■ Instructions to follow
Print the text of every record below line for line, without changing a character. Leave the pictures out of your answer.

■ Excerpted data

------------------------------

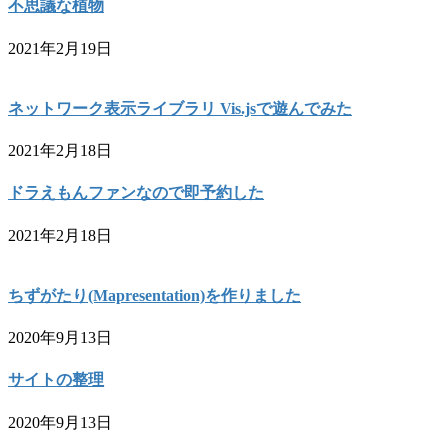
不思議な植物
2021年2月19日
ネットワーク表示ライブラリ Vis.jsで遊んでみた
2021年2月18日
ドラえもんファンなので即予約した
2021年2月18日
ちずがたり(Mapresentation)を作りました
2020年9月13日
サイトの整理
2020年9月13日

------------------------------

■ Solved problem
不思議な植物
2021年2月19日
ネットワーク表示ライブラリ Vis.jsで遊んでみた
2021年2月18日
ドラえもんファンなので即予約した
2021年2月18日
ちずがたり(Mapresentation)を作りました
2020年9月13日
サイトの整理
2020年9月13日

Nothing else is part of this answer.